Today, Middle Eastern Christians and their achievements have remained relatively unknown in both the Middle East and the West. But today, with more than 2 billion Christians and instant communication, there can be no excuse for those elsewhere to ignore what is occurring there.
If only scholarship can recover aspects of a “lost history.” Only the international community can prevent a lost future.
For 2,000 years, the Church has had an unbroken presence in this land that gave Saint Paul his faith, and from which Europe and Asia both learned the Gospel. Here, the Christian faith is indigenous to this region. It was born in this region. It is rooted in this region. And it has a right to continue to exist in this region.

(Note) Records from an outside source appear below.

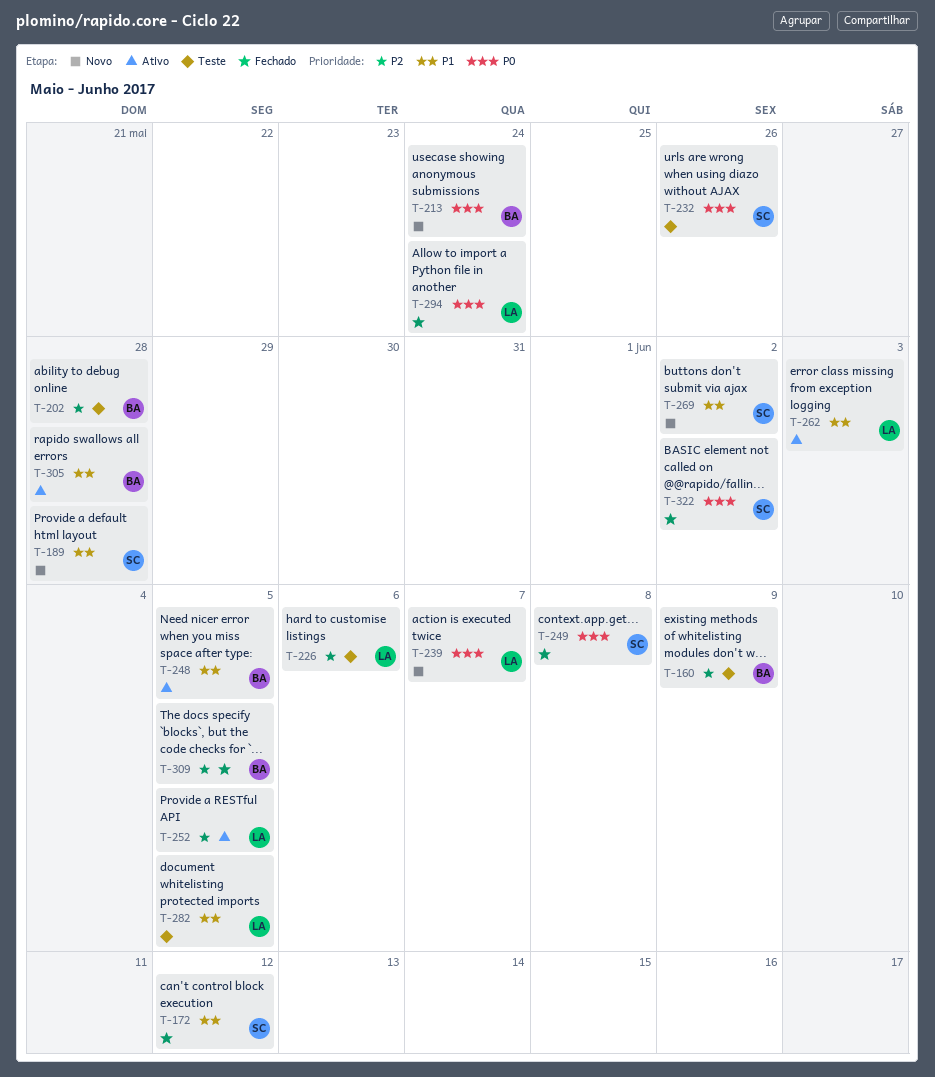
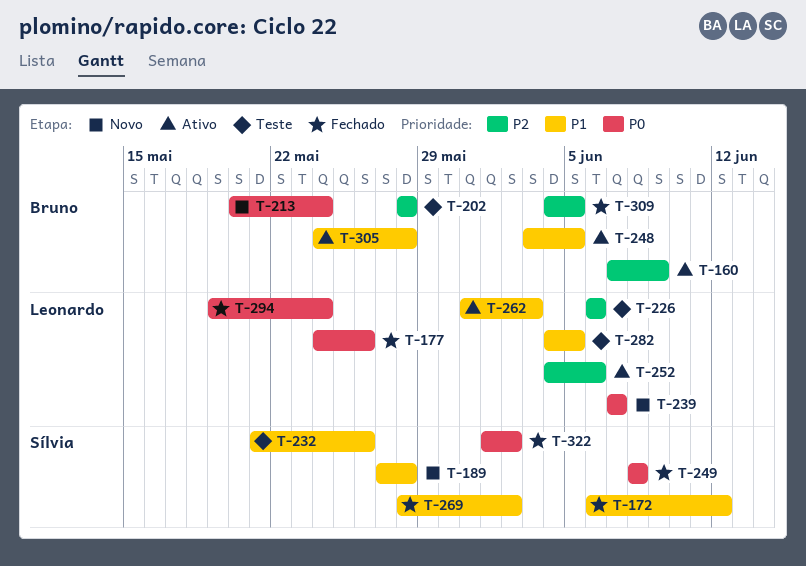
T-160, status: Teste -> Ativo
T-177: none -> present
T-232, priority: P0 -> P1
T-252, due: Jun 5 -> Jun 6
T-269, status: Novo -> Fechado

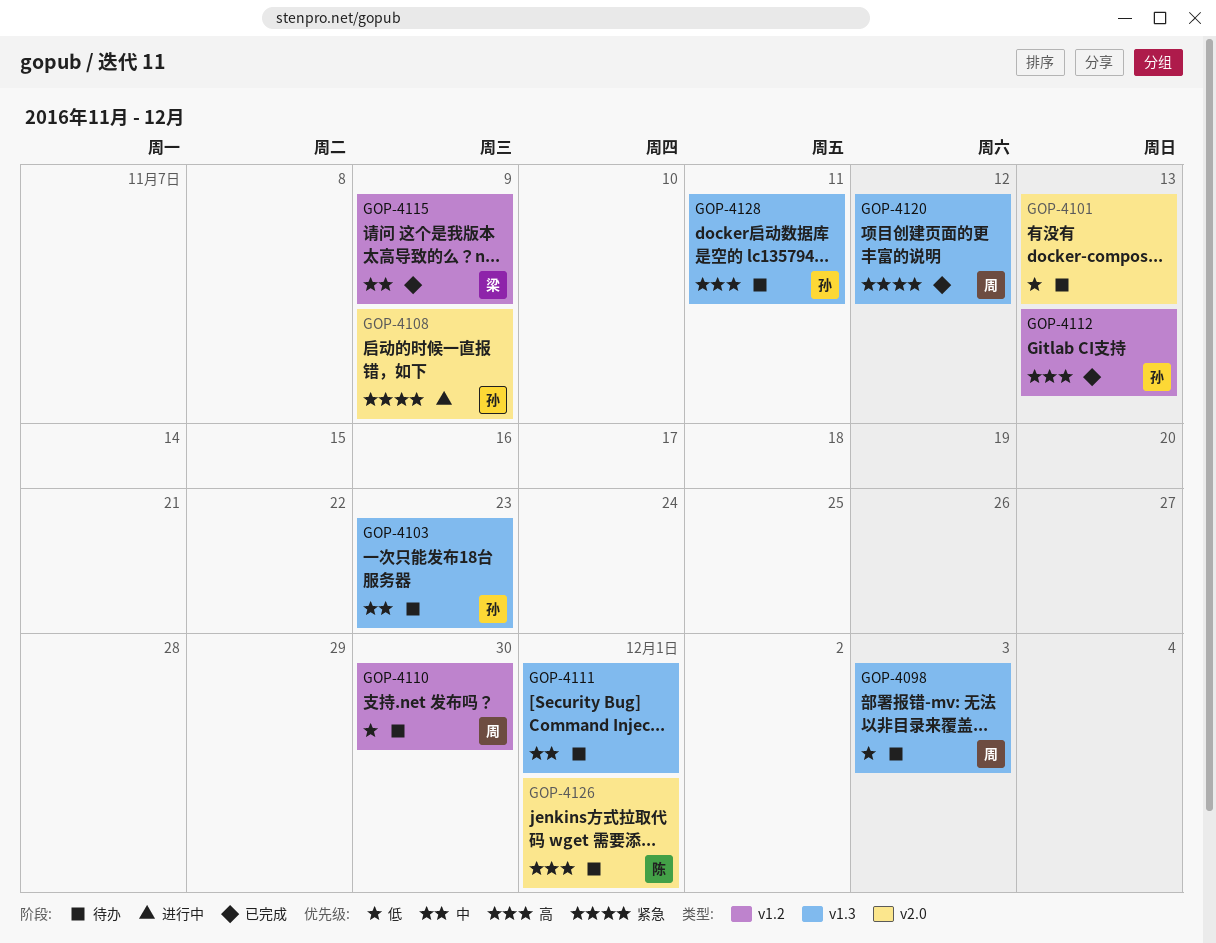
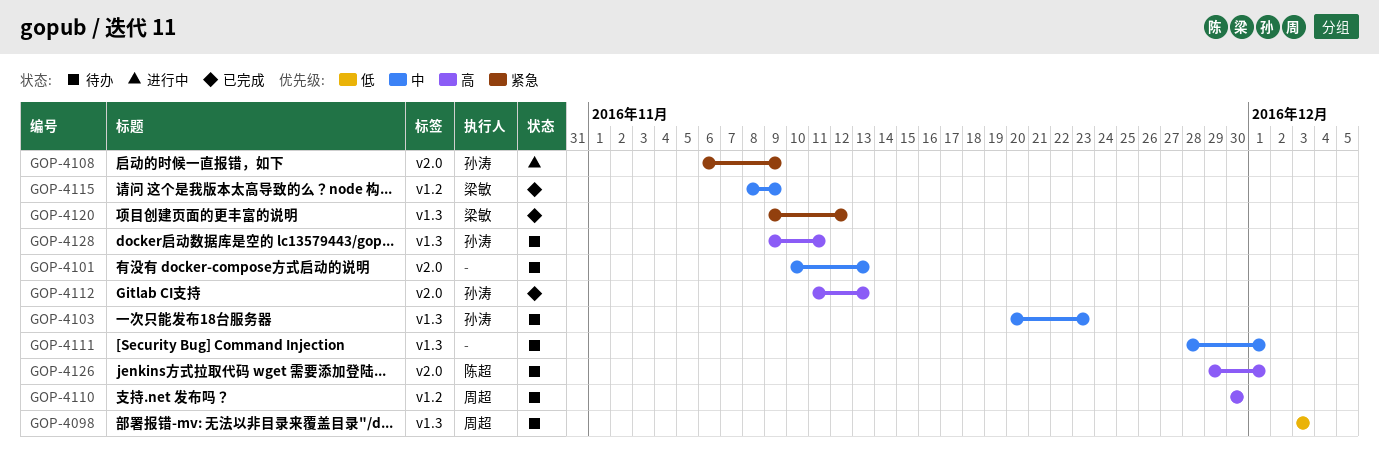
GOP-4101, priority: 低 -> 中
GOP-4110, priority: 低 -> 高
GOP-4112, label: v1.2 -> v2.0
GOP-4120, owner: 周超 -> 梁敏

Still, its rich past faces an uncertain future. Targeted for genocide by ISIS and related groups, the situation of Syrian Christians has become precarious. What happens in the next few months could well determine whether Syria remains a pluralistic society, or veers toward ISIS’ model of radical theocracy.
What is at stake is not one of the branches of Christianity, but its roots. And equally at stake is the pluralistic character of the Middle East.
On the road to Damascus, and in that city, Saint Paul had to choose whether to destroy Christianity in the region, or help it thrive. Today, Syria—with the help of the international community—faces the same choice. And as with the choice of Saint Paul, the decisions made today won’t just affect Syria, but the entire world.